Neglect
What Neglect means
Do you know what Neglect means. Look below to find out more!!!!
Neglect is when the people taking care of you like a parent, carer, family friend or even a foster carer don’t provide you with the things you need, such as food, somewhere to live, love, guidance and to feel safe.
Every child and young person needs:
- To feel loved and cared for.
- To receive praise and encouragement.
- Have enough to eat and drink.
- Clean and warm clothes, and clothes that fit.
- A warm, dry and cozy place to sleep.
- Support with your education.
- To be taken to the doctors or dentists for health checks, or when you’re unwell or hurt.
- To be supervised at home and not left home alone for long periods of time.
- To be kept safe.
- To feel safe.
Children and young people need all of these things to help them to grow up feeling happy, healthy, secure, loved and cared about.
You may think that you need the latest toy, game or mobile phone etc, but these are things you want, not what you need.

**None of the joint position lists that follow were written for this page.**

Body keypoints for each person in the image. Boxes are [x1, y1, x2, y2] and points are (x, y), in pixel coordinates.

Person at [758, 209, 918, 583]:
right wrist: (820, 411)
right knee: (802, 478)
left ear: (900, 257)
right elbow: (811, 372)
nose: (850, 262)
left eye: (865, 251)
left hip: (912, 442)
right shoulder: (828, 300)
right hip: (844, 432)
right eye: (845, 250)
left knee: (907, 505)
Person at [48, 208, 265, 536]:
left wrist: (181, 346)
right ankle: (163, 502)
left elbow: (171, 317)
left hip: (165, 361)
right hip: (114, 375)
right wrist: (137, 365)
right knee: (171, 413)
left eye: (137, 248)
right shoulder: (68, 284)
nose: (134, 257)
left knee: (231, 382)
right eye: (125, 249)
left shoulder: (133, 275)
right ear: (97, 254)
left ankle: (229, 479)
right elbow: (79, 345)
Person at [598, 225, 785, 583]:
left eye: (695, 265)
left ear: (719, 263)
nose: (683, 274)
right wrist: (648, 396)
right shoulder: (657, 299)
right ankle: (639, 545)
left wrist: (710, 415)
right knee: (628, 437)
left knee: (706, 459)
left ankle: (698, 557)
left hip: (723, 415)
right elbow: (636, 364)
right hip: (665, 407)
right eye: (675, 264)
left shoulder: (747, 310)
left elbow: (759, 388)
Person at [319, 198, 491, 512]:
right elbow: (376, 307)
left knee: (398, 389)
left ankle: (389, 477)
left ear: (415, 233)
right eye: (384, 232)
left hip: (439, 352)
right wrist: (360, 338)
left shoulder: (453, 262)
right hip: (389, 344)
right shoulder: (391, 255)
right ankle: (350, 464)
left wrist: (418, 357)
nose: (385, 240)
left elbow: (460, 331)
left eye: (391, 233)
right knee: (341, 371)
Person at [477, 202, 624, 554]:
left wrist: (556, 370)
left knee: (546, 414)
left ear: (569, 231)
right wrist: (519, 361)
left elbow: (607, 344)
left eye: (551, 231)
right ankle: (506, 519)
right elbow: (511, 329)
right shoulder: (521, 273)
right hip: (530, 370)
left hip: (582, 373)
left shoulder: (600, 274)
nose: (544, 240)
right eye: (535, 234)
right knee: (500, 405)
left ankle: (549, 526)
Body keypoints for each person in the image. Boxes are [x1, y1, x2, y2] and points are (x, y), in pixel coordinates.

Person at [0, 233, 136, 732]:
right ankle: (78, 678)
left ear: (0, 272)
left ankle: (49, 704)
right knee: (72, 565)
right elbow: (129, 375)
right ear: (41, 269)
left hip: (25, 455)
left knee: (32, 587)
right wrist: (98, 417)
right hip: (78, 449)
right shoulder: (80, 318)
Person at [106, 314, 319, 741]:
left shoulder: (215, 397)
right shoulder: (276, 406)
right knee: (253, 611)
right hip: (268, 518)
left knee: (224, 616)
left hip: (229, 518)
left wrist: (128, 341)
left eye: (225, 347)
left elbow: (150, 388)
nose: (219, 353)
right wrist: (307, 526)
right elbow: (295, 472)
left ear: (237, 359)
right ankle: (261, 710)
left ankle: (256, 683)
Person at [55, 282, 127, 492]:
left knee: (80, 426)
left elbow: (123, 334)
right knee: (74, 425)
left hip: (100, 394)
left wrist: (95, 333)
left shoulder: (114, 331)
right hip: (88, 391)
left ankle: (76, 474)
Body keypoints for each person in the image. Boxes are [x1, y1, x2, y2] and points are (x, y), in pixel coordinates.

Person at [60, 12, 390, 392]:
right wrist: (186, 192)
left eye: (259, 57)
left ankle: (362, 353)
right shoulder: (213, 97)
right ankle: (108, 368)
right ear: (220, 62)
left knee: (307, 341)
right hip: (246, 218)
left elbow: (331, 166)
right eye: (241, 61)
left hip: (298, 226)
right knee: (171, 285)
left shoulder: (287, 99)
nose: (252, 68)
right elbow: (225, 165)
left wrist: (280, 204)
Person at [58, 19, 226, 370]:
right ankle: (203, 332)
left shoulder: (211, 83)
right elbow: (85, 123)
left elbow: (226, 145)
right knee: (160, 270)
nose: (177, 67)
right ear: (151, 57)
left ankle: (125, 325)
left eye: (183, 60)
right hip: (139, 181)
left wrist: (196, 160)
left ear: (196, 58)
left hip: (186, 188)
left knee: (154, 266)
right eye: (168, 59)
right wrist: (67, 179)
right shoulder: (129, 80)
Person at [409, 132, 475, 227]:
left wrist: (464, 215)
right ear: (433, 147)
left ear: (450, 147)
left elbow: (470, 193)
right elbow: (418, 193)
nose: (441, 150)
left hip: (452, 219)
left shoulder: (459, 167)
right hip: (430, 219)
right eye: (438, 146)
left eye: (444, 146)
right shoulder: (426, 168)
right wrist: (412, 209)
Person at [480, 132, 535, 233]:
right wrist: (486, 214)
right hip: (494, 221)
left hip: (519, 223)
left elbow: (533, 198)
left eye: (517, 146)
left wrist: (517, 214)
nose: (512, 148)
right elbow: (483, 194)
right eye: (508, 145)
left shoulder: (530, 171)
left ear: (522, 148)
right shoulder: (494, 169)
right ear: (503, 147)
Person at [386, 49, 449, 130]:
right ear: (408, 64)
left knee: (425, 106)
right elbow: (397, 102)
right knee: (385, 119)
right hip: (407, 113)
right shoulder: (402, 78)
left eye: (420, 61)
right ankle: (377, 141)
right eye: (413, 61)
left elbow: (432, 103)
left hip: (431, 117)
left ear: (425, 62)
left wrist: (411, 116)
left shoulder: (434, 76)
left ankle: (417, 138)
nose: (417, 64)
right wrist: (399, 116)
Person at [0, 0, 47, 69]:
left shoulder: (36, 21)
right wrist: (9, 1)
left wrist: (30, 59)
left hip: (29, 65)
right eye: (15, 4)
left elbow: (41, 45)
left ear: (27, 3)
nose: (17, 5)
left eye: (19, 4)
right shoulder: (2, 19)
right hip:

Unfortunately, sometimes the people looking after you find parenting hard because of other issues e.g. drugs, alcohol, mental health, domestic abuse, poverty or homelessness. This can stop them from providing you with all the things you need.
Whatever is happening remember it is NOT your fault. If any of this is happening to you or someone you know then talk to an adult you trust e.g. a teacher at school, club leader. If you don’t feel comfortable talking to someone you know then you can call Childline for free:
Childline – 0800 1111
Childline is a service provided by the NSPCC
Once you have shared what is happening for you, or if someone working with your family feels there are some worries around Neglect then it is likely they will complete a Graded Care Profile 2 (GCP2) assessment with you and your family.
See below for further information!
Neglect & Graded Care Profile 2 (GCP2)
Graded Care Profile 2 – Yes this assessment tool has an unusual name.
Basically, it means that the person working with you and your family would talk to you about the following 4 areas:
1. Physical care
This will include looking at your home, clothing, food, hygiene and health.
e.g. Food – ensuring that you have enough food to eat and have a good healthy diet.
2. Safety
Looking at safety in the home, garden, to and from school, online, safety in traffic and safety where parent/carer is not around.
e.g. Baby – checking their are stairgates for your safety.
Child or young person using the internet – ensuring that there are safety measures in place to keep you safe online. This could mean parental locks or checking your mobile phone. Having your computer in a family space.
3. Emotional Care
This would look at how you and your parent/carers get along, your relationships, and their responses to you. Also, ensuring that you receive support, warmth and affection.
e.g. ensure that you receive praise and rewards for doing well. Hugs, kisses and being told that you are loved.
4. Development Care
This would look at support with education, support in attending groups/sports you are interested in, parent/carer getting to know your friends, outings and celebrations. Also, that appropriate rules, boundaries and consequences are in place.
e.g. Teenager – parent/carer gets to know your friends and where you are going. You are given a time to return home and if you don’t return at this time there would be consequences in place to address this.
Younger children – have access to toys, games and books to help them learn and grow.
The person would work with you and your family to get a good understanding of what life is like for you.
You get a chance to share your views and have your voice heard.
This would help identify what is going well and what you and your family may need support with.
GCP2 should help improve your family life.